● What to work on: If a record holds a picture, leave the picture out and copy everything else exactly.

● Records supplied:

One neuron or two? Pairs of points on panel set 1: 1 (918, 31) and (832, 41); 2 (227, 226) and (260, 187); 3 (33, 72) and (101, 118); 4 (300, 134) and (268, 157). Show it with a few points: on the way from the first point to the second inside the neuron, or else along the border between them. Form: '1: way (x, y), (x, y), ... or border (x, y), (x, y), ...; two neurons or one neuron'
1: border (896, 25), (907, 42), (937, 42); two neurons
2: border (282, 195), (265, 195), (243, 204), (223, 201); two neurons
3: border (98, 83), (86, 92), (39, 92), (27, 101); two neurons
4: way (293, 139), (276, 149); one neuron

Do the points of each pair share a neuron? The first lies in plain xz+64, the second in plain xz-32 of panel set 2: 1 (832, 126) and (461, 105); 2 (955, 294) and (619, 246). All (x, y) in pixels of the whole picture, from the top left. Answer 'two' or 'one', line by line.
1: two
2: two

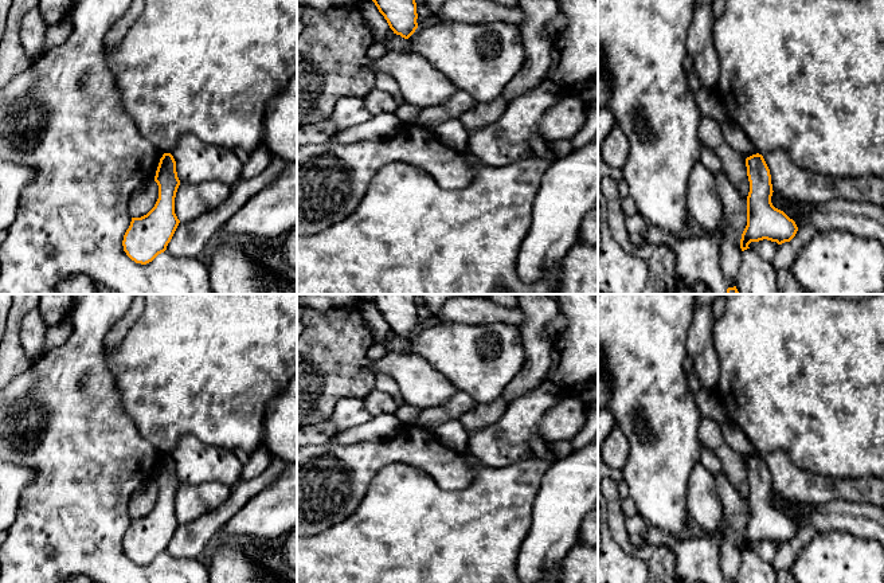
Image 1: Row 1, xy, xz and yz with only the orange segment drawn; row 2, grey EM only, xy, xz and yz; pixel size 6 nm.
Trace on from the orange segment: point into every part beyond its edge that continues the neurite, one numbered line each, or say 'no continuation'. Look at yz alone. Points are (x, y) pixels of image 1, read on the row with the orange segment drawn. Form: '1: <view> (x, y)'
no continuation

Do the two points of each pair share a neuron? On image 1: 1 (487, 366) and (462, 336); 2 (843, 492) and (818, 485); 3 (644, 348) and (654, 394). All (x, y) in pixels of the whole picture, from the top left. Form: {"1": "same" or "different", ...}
{"1": "same", "2": "same", "3": "same"}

● Solution to this exercise:
One neuron or two? Pairs of points on panel set 1: 1 (918, 31) and (832, 41); 2 (227, 226) and (260, 187); 3 (33, 72) and (101, 118); 4 (300, 134) and (268, 157). Show it with a few points: on the way from the first point to the second inside the neuron, or else along the border between them. Form: '1: way (x, y), (x, y), ... or border (x, y), (x, y), ...; two neurons or one neuron'
1: border (896, 25), (907, 42), (937, 42); two neurons
2: border (282, 195), (265, 195), (243, 204), (223, 201); two neurons
3: border (98, 83), (86, 92), (39, 92), (27, 101); two neurons
4: way (293, 139), (276, 149); one neuron

Do the points of each pair share a neuron? The first lies in plain xz+64, the second in plain xz-32 of panel set 2: 1 (832, 126) and (461, 105); 2 (955, 294) and (619, 246). All (x, y) in pixels of the whole picture, from the top left. Answer 'two' or 'one', line by line.
1: two
2: two

Image 1: Row 1, xy, xz and yz with only the orange segment drawn; row 2, grey EM only, xy, xz and yz; pixel size 6 nm.
Trace on from the orange segment: point into every part beyond its edge that continues the neurite, one numbered line each, or say 'no continuation'. Look at yz alone. Points are (x, y) pixels of image 1, read on the row with the orange segment drawn. Form: '1: <view> (x, y)'
no continuation

Do the two points of each pair share a neuron? On image 1: 1 (487, 366) and (462, 336); 2 (843, 492) and (818, 485); 3 (644, 348) and (654, 394). All (x, y) in pixels of the whole picture, from the top left. Form: {"1": "same" or "different", ...}
{"1": "same", "2": "same", "3": "same"}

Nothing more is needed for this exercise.